Patrick Stewart said, “I had originally not wanted to see Galaxy Quest because I heard that it was making fun of Star Trek, and then Jonathan Frakes rang me up and said ‘You must not miss this movie! See it on a Saturday night in a full theatre’. And I did, and of course I found it was brilliant. Brilliant. No one laughed louder or longer in the cinema than I did, but the idea that the ship was saved and all of our heroes in that movie were saved simply by the fact that there were fans who did understand the scientific principles on which the ship worked was absolutely wonderful.” It’s no wonder that J.J. Abrams, director the latest incarnation of Star Trek (2009) cites Galaxy Quest as “One of the best Star Trek movies ever made.” It’s with this joyful thought in mind I’ll quickly thank Cinefex Magazine #81 for assisting my research for this article, and ask you to please join me again next week when I shall discuss another dubious classic for Horror News. Until then, good night and remember, as my old friend Bela Lugosi would say, “Bevare! Bevare of the big, green dragon that sits on your doorstep – and the gifts it leaves on your lawn.” Toodles!
Galaxy Quest (1999)
Another fun read about a very amusing movie. I haven’t seen it since the theatrical release, it’s probably worth watching again.

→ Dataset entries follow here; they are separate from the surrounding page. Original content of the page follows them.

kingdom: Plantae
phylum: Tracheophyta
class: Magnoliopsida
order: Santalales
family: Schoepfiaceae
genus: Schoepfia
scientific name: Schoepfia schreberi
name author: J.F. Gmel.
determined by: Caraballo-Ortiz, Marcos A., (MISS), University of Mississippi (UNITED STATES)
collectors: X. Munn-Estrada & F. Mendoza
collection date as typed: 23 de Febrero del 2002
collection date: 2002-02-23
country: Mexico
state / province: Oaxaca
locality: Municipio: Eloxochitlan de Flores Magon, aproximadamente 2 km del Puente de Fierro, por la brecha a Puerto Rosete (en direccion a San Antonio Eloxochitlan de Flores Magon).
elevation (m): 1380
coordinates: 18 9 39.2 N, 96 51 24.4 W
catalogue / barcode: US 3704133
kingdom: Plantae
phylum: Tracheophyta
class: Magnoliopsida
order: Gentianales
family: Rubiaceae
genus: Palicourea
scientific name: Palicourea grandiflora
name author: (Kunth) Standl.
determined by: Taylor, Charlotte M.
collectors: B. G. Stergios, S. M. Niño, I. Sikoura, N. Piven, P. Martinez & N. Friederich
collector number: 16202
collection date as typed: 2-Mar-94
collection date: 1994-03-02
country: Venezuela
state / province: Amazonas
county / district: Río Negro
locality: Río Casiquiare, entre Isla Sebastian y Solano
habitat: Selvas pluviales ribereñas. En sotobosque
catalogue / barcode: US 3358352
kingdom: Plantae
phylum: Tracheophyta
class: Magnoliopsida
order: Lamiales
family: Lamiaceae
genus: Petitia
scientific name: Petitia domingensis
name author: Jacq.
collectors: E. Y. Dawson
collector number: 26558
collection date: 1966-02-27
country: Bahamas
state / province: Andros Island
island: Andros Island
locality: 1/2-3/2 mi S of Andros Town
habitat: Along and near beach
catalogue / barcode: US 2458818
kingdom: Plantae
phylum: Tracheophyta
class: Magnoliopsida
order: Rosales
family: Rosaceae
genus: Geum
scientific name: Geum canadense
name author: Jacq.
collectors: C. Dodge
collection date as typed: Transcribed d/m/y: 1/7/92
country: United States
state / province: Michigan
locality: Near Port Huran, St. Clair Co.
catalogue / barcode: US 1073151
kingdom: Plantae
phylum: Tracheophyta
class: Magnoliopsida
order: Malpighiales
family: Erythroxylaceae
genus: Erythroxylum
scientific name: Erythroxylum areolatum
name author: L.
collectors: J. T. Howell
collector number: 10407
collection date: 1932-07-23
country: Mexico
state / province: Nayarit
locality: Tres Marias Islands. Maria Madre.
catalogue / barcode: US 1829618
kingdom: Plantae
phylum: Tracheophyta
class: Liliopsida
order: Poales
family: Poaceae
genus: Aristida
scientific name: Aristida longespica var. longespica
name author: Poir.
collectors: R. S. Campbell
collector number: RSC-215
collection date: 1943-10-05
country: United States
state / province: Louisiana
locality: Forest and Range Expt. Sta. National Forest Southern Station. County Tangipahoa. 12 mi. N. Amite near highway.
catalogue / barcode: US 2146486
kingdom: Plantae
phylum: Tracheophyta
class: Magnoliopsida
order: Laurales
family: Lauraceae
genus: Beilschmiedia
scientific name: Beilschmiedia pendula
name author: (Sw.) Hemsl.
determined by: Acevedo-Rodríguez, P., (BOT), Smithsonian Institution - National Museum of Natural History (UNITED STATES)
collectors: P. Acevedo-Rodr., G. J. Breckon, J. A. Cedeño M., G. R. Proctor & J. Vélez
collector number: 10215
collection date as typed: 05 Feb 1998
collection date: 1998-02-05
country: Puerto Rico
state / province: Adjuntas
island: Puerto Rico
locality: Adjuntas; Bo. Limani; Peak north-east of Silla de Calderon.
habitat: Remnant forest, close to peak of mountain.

It helps when the subject matter is a good, funny film. I catch it on TV every now and then. I saw an advanced screening because a good old friend of mine supervised some of the effects. Ben Snow, one of the bigwigs at Industrial Light & Magic, was born in Canberra (son of local seventies politician Tim Snow) and started at a Sydney graphics company called Conja where he did graphics and opening credits for many TV shows (we used to watch videos together back in the eighties). He applied for a job at ILM and was quickly accepted, he and his family flown over and housed, and his first job there was a sequence for The Mask (when he’s scared by the lady wearing a mudpack – it ended up being used in all the ads). Other sequences followed. He supervised the giant robot scenes in Mars Attacks! as well as developing the green goo when their heads explode, and the Omega 13 seen in Galaxy Quest. He soon became a full effects supervisor for ILM on films like The Mummy, Van Helsing. Pearl Habour, Iron Man and many more.